#### [DESCRIPTION OF THE TASK]
Each entry that follows is to be duplicated exactly, without its images.

************

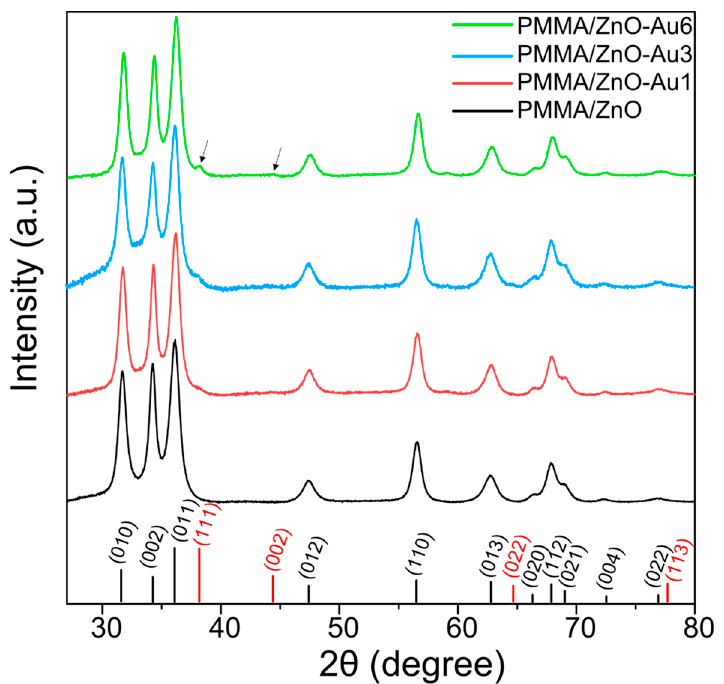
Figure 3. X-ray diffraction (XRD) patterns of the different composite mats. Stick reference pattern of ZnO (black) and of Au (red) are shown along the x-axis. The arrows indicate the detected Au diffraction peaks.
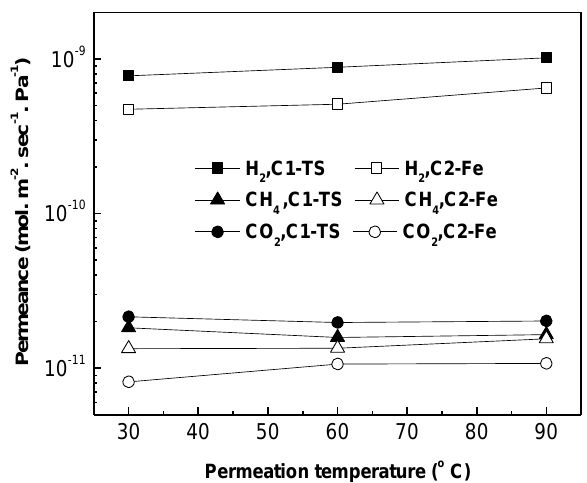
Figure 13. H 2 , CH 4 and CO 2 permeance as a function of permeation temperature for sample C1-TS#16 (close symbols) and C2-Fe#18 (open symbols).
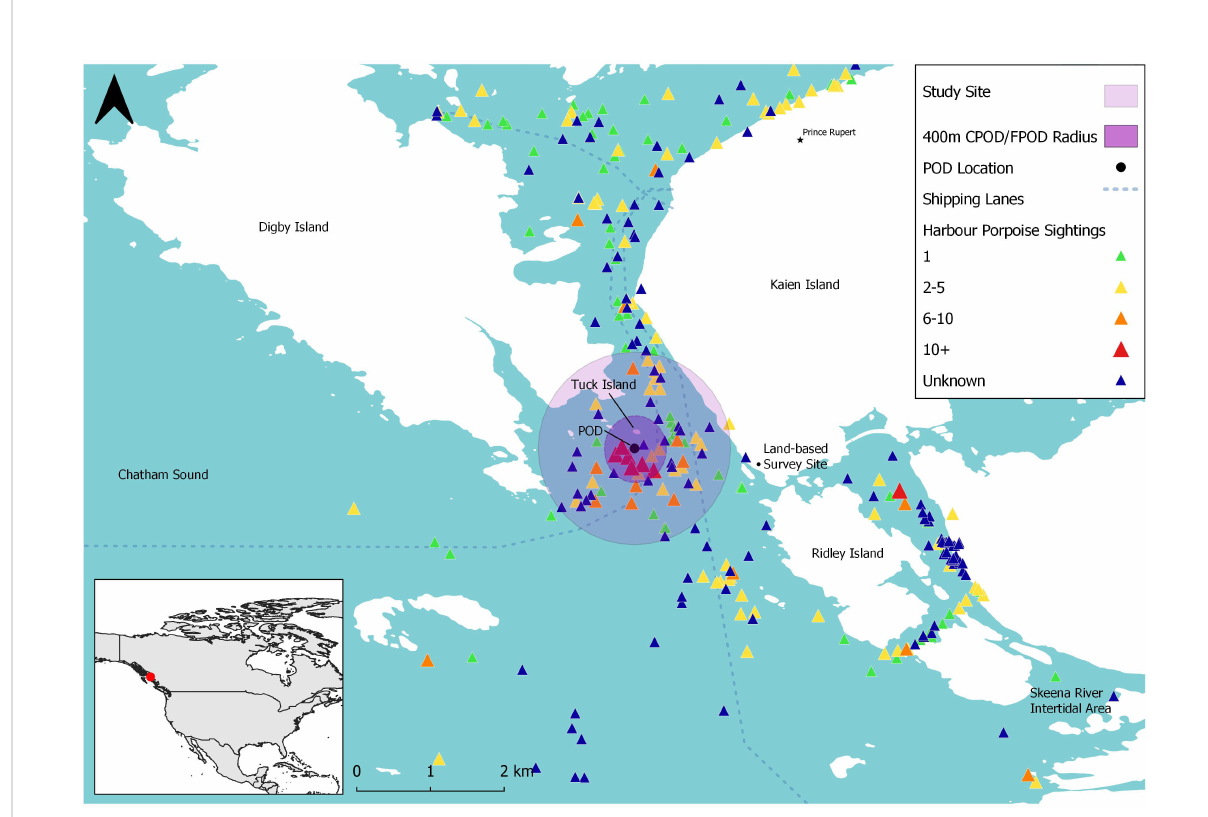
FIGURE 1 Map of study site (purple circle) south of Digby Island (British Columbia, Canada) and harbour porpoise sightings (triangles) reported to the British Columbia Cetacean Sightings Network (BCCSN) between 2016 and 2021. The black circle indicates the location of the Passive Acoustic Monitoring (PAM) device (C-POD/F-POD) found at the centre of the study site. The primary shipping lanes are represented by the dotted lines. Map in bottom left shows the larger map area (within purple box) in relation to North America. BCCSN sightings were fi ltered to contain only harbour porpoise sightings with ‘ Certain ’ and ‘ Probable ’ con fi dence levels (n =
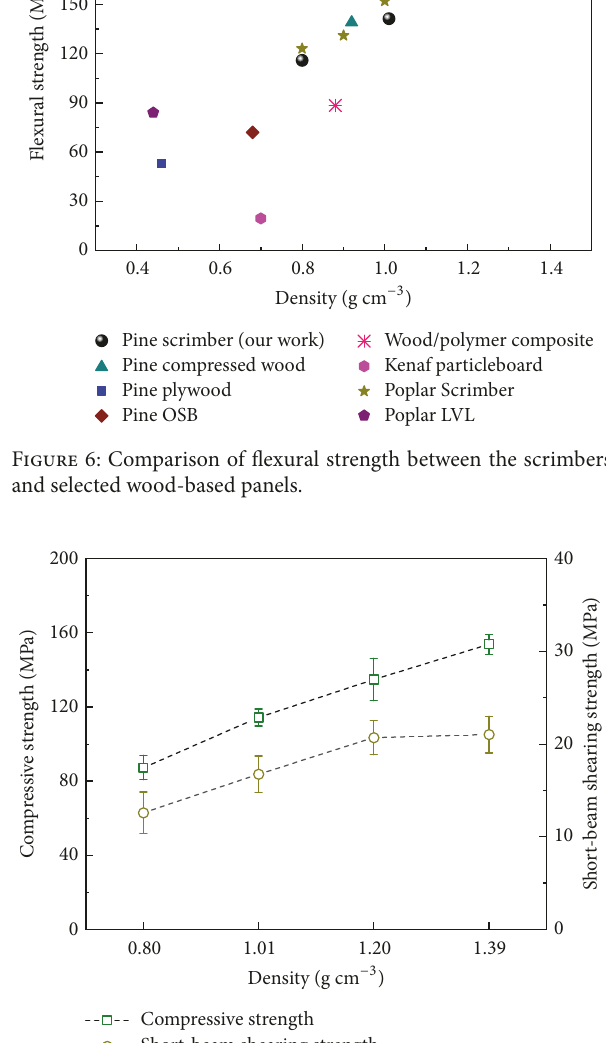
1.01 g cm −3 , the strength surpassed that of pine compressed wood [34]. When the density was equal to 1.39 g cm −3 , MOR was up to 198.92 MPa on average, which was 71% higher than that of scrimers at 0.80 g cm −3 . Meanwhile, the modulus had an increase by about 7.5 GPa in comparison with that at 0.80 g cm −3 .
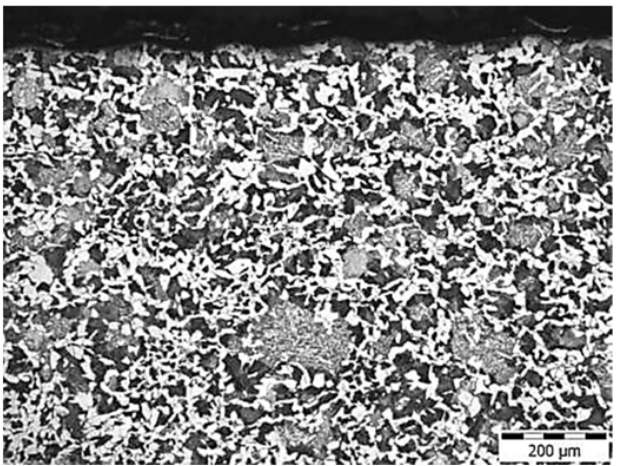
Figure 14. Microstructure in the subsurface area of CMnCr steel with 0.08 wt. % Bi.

************

#### [TASK RESULT]
Figure 3. X-ray diffraction (XRD) patterns of the different composite mats. Stick reference pattern of ZnO (black) and of Au (red) are shown along the x-axis. The arrows indicate the detected Au diffraction peaks.
Figure 13. H 2 , CH 4 and CO 2 permeance as a function of permeation temperature for sample C1-TS#16 (close symbols) and C2-Fe#18 (open symbols).
FIGURE 1 Map of study site (purple circle) south of Digby Island (British Columbia, Canada) and harbour porpoise sightings (triangles) reported to the British Columbia Cetacean Sightings Network (BCCSN) between 2016 and 2021. The black circle indicates the location of the Passive Acoustic Monitoring (PAM) device (C-POD/F-POD) found at the centre of the study site. The primary shipping lanes are represented by the dotted lines. Map in bottom left shows the larger map area (within purple box) in relation to North America. BCCSN sightings were fi ltered to contain only harbour porpoise sightings with ‘ Certain ’ and ‘ Probable ’ con fi dence levels (n =
1.01 g cm −3 , the strength surpassed that of pine compressed wood [34]. When the density was equal to 1.39 g cm −3 , MOR was up to 198.92 MPa on average, which was 71% higher than that of scrimers at 0.80 g cm −3 . Meanwhile, the modulus had an increase by about 7.5 GPa in comparison with that at 0.80 g cm −3 .
Figure 14. Microstructure in the subsurface area of CMnCr steel with 0.08 wt. % Bi.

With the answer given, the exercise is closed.